DEDICATED youth teams from Essex Police are working with colleges and volunteers across the county to create safer communities.

Essex Youth Service is completing 24 hours of detached youth work with young people of college age each week for 40 weeks in Harlow, Chelmsford and Colchester, in the hope to improve community safety and reduce the risk that young people may be drawn into a life of crime and help those affected by gangs to take the steps to leave.

The work is led by qualified youth workers who bring volunteers together from the community, schools, college, faith-based groups, voluntary youth clubs, charities and housing providers.

The project has received £63,700 funding as part of the Violence and Vulnerability Programme established by Roger Hirst, the Police, Fire and Crime Commissioner (PFCC) and partners across Essex.

Once trained, the detached teams are equipped to disrupt gang activity and drug dealing. They engage with young people and educate them about the unseen dangers of grooming and exploitation by exposing the realities and dispelling the perceived attraction to being involved in gang life and drug dealing.

Working with youth workers, students have identified their main areas of concern as personal safety, knife crime, drugs, bullying and pressure around their studies or fear of failing. Youth workers completed door-knocking in the local area to find the main concern of residents is young people hanging around the town with no purpose, with a lack of activities for them to engage in. Drug use and homelessness was also highlighted.

In another community staff have been working closely with Zone Wardens and police in the town centre to identify hotspot areas where students may be congregating.
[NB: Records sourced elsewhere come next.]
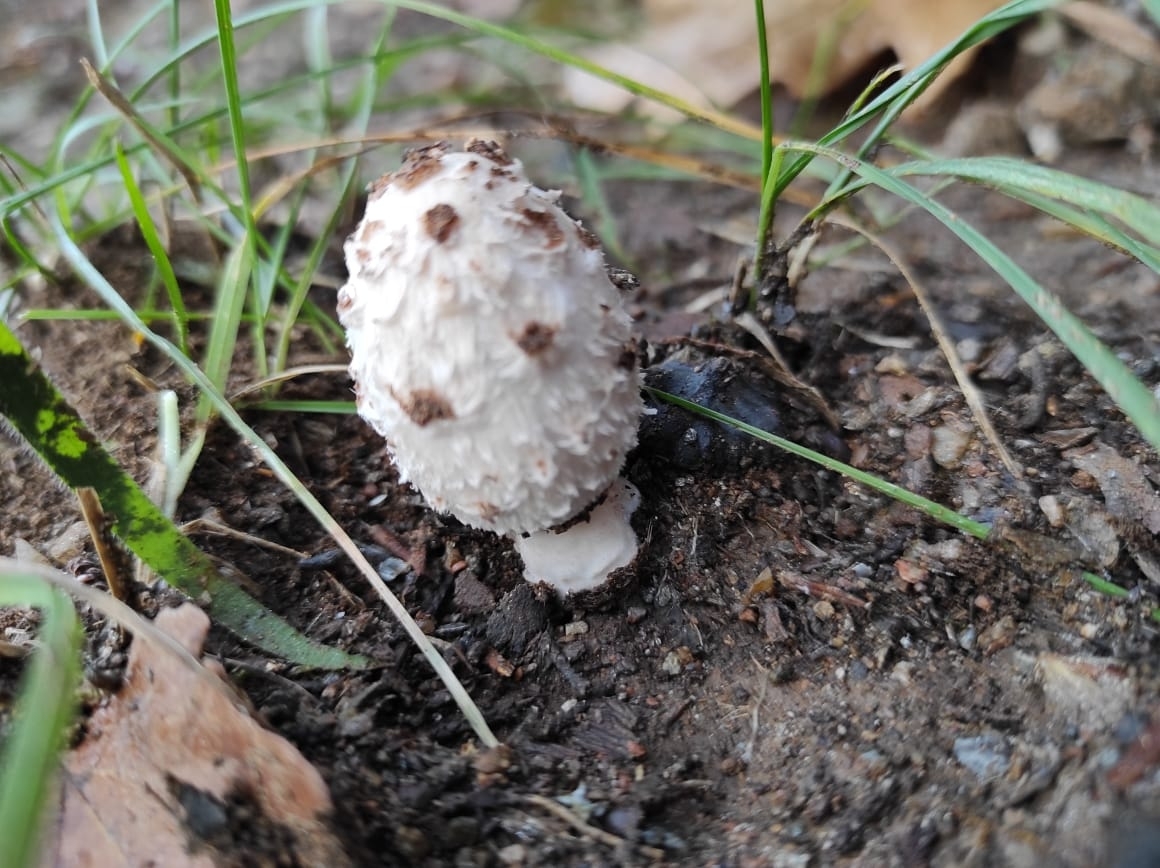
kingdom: Fungi
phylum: Basidiomycota
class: Agaricomycetes
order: Agaricales
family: Agaricaceae
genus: Coprinus
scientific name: Coprinus comatus
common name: Lawyer's wig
Youth workers are rotating their sessions around different days and times to identify group activity. The detached team is also liaising with staff at the colleges who have expressed concerns about young people being exploited and groomed. Youth workers are also working closely with Essex Police to promote the Money Mules campaign, which links to exploitation.

Further work involves youth workers liaising with colleges to identify issues arising from rivalry between two local gangs which is spilling over into college life. Links built with the police have also identified cannabis and other drug use by young people in two identified areas. These will become locations where the detached youth work will start taking place.

Julie Auger, Youth Services Manager at Essex County Council, said: “The college outreach project is enabling the youth workers to take our community capacity building model into open spaces where detached work can have a crucial role in supporting and safeguarding young people in the community.

“The project has the capacity to take back our streets from those who seek to manipulate, groom and harm young people. We aim to flood areas where young people do not feel safe with professionals and residents working together to turn unsafe places into areas young people can access without fear.”

Roger Hirst, Police, Fire and Crime Commissioner for Essex, said: “We are working hard in Essex to make our communities safer and are well ahead of other areas of the country. We have already created a dedicated Unit to coordinate and tackle concerning activities and have invested in a range of initiatives for young people at risk.

“We want to stop the vulnerable being drawn into a life of crime and help all our communities be safer.

“By investing in programmes like this and working with partners across the county we are reaching out and tackling the root causes of gang activity while also robustly dealing with those who commit offences.”